§ **Given passage**

# Thread: Can someone help me solve this logerithm

1. ## Can someone help me solve this logerithm

Solve the equation

(e^4) * e^x2=e^12

I come up with x^3=12 ,then x^3-12=0.

I know I'm wrong, but I can't see a way to simplify x^3

Thanks

Jason

2. Originally Posted by Darkhrse99
Solve the equation

(e^4) * e^x2=e^12

I come up with x^3=12 ,then x^3-12=0.

I know I'm wrong, but I can't see a way to simplify x^3

Thanks

Jason
?? did you type the question correctly? how do you end up with x^3 anywhere?

is it supposed to be $\displaystyle e^4 e^{x^2} = e^{12}$?

3. Originally Posted by Jhevon
?? did you type the question correctly? how do you end up with x^3 anywhere?

is it supposed to be $\displaystyle e^4 e^{x^2} = e^{12}$?
I left out the power of X after (e^4) . I came up with x^3 when i combined x^2 and x. The last part is right. but it's (e^4)^x. It's e the the 4th power times the power of x.

4. Originally Posted by Darkhrse99
Yes that is the equation. I came up with x^3 when i combined x^2 and x.
that's what i'm saying. what x? there is no x here. the only x-term is the x^2

we have: $\displaystyle e^4e^{x^2} = e^{x^2 + 4} = e^{12}$

now equate the powers and continue

5. Originally Posted by Jhevon
that's what i'm saying. what x? there is no x here. the only x-term is the x^2

we have: $\displaystyle e^4e^{x^2} = e^{x^2 + 4} = e^{12}$

now equate the powers and continue
It's (e^4)^x * e^x^2=e^12

6. Originally Posted by Darkhrse99
It's (e^4)^x * e^x^2=e^12
ok, one more time for clarity's sake. it is $\displaystyle \left( e^4 \right)^x e^{x^2} = e^{12}$?

§ **Supplied entries**

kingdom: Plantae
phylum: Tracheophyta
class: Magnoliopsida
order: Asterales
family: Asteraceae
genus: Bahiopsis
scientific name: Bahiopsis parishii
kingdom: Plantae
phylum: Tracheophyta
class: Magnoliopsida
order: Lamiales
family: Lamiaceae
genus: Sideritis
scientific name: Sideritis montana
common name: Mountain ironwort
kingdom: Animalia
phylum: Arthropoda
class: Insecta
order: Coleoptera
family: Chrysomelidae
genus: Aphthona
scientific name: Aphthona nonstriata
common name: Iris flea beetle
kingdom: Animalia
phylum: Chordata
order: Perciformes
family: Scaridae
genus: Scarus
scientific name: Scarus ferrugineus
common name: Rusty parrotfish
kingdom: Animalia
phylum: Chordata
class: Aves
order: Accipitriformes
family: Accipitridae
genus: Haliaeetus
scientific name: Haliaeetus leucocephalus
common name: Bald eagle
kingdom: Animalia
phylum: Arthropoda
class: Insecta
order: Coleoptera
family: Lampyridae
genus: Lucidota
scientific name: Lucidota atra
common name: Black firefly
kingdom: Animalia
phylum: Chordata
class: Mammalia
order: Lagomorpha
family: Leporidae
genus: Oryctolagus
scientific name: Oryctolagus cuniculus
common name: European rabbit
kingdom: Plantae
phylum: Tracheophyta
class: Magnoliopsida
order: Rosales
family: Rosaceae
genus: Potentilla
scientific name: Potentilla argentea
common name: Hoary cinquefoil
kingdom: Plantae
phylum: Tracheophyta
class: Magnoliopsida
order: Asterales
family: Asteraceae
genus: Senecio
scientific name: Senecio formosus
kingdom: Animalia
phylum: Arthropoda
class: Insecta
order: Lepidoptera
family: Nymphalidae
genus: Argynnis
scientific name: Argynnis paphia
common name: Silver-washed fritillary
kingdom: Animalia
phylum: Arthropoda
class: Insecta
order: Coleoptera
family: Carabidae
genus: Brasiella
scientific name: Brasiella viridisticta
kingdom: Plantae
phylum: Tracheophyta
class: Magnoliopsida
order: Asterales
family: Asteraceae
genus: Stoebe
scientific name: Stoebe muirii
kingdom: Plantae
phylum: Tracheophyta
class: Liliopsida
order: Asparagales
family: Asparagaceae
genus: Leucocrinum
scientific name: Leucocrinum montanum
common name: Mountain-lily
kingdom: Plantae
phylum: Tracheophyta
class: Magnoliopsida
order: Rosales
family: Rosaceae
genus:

§ **What you will do**
• 1. In the thread, what does Jhevon say to do after writing e^4e^{x^2} = e^{x^2 + 4} = e^{12}?
• 2. List every question Jhevon asks in the thread, in the order they first appear.

§ **Solutions below**
• 1. Equate the powers and continue.

• 2.
1. Did you type the question correctly?
2. How do you end up with x^3 anywhere?
3. Is it supposed to be e^4 e^{x^2} = e^{12}?
4. What x?
5. It is (e^4)^x e^{x^2} = e^{12}?